*TASK DESCRIPTION*: Copy out the stretch of rows from the very first line through the line containing "enthusiastic volunteer team.", keeping every word and line break the same.

Saved entries:
===
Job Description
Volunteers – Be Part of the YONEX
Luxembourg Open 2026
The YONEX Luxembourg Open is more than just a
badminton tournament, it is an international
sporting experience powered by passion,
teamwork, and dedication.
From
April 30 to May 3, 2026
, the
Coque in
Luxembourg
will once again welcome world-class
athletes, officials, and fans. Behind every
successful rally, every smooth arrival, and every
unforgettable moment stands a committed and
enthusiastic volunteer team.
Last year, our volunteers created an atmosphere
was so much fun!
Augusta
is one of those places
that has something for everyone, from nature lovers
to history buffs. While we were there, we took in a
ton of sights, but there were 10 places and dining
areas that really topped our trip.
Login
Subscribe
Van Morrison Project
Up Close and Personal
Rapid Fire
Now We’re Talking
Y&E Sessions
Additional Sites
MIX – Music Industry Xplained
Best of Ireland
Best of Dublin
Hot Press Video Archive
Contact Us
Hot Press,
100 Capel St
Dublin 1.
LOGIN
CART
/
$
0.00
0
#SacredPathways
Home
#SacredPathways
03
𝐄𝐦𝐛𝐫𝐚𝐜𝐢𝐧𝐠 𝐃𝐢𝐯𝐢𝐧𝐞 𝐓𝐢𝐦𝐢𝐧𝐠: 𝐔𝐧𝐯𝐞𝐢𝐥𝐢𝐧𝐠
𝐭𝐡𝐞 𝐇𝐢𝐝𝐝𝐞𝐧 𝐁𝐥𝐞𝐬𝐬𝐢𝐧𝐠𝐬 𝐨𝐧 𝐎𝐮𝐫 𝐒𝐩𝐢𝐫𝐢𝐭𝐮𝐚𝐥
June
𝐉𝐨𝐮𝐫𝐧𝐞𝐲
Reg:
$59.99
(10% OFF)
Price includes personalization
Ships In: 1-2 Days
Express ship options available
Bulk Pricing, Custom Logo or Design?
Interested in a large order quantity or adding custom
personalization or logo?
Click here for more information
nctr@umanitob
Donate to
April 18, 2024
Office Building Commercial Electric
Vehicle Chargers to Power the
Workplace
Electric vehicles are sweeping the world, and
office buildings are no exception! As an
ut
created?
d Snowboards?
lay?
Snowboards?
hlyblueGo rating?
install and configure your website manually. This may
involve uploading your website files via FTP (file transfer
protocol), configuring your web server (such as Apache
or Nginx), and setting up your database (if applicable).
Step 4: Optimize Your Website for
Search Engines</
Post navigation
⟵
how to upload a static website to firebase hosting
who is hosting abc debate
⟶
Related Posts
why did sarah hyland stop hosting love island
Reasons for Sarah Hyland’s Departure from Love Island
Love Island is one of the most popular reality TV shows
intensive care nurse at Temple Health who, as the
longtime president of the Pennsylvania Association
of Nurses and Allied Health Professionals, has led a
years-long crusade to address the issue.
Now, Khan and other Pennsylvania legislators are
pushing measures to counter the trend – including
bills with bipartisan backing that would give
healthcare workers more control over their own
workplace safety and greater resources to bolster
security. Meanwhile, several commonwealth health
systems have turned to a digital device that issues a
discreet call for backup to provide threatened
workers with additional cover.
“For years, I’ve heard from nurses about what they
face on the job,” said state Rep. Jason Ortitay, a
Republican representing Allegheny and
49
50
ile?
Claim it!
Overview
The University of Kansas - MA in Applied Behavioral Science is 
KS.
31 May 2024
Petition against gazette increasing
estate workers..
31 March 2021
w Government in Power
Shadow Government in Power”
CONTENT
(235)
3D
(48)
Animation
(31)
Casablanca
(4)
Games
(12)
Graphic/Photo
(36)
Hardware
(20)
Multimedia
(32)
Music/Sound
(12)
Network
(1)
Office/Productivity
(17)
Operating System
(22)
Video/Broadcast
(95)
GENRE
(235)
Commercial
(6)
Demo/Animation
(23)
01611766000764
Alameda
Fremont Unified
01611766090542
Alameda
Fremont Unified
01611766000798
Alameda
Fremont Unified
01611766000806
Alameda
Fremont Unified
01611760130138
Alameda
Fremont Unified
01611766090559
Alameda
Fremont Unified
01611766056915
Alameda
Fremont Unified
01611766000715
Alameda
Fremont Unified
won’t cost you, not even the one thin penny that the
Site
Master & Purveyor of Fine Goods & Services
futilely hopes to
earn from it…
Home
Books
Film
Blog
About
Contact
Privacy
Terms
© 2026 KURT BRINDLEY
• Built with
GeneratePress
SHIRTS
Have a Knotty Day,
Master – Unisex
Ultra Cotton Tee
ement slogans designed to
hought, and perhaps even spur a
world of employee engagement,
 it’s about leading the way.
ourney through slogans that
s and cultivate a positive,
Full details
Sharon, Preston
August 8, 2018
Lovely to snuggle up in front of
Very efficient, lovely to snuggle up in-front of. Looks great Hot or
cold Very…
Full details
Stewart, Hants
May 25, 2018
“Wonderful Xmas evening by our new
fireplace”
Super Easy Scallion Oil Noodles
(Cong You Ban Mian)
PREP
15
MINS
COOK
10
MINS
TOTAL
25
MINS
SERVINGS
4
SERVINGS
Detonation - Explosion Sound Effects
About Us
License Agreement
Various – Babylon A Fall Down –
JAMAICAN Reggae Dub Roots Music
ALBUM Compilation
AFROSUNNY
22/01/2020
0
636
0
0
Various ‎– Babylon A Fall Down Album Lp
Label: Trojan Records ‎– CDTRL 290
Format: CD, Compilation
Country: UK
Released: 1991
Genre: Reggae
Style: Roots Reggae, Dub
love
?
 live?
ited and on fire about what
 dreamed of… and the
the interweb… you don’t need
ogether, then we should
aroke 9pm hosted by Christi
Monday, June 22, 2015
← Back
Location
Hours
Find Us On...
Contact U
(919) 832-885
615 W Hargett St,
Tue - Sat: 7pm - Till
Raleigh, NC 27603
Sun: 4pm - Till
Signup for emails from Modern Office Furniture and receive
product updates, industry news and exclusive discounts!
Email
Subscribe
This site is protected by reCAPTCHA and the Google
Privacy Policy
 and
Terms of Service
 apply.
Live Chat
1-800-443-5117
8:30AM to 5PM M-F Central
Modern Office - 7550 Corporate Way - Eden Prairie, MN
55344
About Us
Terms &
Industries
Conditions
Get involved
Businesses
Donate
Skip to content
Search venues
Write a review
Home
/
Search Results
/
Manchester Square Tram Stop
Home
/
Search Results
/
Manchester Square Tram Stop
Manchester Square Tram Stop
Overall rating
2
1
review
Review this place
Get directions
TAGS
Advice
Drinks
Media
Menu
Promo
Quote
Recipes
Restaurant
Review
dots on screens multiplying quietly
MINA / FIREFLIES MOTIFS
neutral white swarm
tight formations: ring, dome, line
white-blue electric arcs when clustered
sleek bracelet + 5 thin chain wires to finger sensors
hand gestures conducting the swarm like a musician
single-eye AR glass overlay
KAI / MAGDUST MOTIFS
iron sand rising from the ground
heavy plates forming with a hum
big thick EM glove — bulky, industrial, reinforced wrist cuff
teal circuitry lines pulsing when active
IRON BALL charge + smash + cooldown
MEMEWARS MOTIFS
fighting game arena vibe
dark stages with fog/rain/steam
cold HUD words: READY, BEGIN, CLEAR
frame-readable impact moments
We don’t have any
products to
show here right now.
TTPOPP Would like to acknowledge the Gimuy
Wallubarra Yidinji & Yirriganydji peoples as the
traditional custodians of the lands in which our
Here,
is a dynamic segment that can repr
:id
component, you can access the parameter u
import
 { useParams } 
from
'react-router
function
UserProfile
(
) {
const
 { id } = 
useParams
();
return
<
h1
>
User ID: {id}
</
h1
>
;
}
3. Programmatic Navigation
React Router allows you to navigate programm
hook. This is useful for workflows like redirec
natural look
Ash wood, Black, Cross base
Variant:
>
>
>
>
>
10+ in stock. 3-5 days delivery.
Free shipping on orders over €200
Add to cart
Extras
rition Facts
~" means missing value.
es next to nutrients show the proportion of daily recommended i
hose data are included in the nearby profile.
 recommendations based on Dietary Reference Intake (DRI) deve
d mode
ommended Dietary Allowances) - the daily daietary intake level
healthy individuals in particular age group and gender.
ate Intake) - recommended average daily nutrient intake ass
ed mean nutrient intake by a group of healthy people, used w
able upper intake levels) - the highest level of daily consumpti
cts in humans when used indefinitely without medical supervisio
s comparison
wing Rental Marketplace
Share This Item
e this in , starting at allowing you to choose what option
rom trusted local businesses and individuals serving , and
===
*ANSWER SPACE*:
Job Description
Volunteers – Be Part of the YONEX
Luxembourg Open 2026
The YONEX Luxembourg Open is more than just a
badminton tournament, it is an international
sporting experience powered by passion,
teamwork, and dedication.
From
April 30 to May 3, 2026
, the
Coque in
Luxembourg
will once again welcome world-class
athletes, officials, and fans. Behind every
successful rally, every smooth arrival, and every
unforgettable moment stands a committed and
enthusiastic volunteer team.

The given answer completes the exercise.